RECORDS FOR THE TASK:
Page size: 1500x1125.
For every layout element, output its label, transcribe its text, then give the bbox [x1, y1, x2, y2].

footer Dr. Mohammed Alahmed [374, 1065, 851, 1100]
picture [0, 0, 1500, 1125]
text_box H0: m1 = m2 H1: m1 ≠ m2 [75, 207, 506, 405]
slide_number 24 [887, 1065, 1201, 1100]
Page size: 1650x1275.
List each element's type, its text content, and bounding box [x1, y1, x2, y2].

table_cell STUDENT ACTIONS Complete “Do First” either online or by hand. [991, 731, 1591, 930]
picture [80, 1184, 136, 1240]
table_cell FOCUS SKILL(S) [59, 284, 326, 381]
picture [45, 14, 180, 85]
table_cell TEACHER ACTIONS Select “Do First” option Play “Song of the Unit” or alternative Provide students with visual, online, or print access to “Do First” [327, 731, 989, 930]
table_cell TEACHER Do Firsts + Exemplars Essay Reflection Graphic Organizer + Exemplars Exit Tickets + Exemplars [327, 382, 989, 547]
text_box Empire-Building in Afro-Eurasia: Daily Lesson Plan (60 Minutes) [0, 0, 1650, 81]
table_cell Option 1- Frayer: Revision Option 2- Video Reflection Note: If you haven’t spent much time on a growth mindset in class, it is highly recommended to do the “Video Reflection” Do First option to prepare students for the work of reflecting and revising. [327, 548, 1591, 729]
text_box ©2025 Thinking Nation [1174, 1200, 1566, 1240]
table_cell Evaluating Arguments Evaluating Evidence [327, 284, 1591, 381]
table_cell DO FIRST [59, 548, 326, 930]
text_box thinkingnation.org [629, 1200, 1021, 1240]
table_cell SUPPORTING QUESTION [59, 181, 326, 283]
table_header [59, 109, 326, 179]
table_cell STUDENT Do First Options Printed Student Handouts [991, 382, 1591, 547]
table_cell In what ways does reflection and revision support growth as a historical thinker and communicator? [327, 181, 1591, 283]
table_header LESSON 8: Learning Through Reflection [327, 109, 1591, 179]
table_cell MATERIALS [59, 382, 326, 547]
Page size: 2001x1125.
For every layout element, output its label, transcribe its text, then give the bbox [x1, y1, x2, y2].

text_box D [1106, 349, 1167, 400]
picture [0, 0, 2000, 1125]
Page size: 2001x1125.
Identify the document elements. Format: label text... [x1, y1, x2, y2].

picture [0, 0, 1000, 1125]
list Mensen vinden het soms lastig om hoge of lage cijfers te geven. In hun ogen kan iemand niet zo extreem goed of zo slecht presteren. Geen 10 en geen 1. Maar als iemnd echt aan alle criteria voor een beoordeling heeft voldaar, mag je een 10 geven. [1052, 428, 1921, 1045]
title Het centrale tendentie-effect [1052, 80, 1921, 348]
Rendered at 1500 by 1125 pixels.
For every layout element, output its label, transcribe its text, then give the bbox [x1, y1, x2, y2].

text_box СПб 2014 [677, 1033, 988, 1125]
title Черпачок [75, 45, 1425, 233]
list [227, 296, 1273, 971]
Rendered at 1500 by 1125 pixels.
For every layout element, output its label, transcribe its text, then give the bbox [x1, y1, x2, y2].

TASK OBJECTIVE: Return exactly the lines from the line bearing "list [227, 296, 1273, 971]" to the end of the records, inclusive of both; include no other lines.

WRITTEN SOLUTION:
list [227, 296, 1273, 971]
Rendered at 1500 by 1125 pixels.
For every layout element, output its label, transcribe its text, then give the bbox [x1, y1, x2, y2].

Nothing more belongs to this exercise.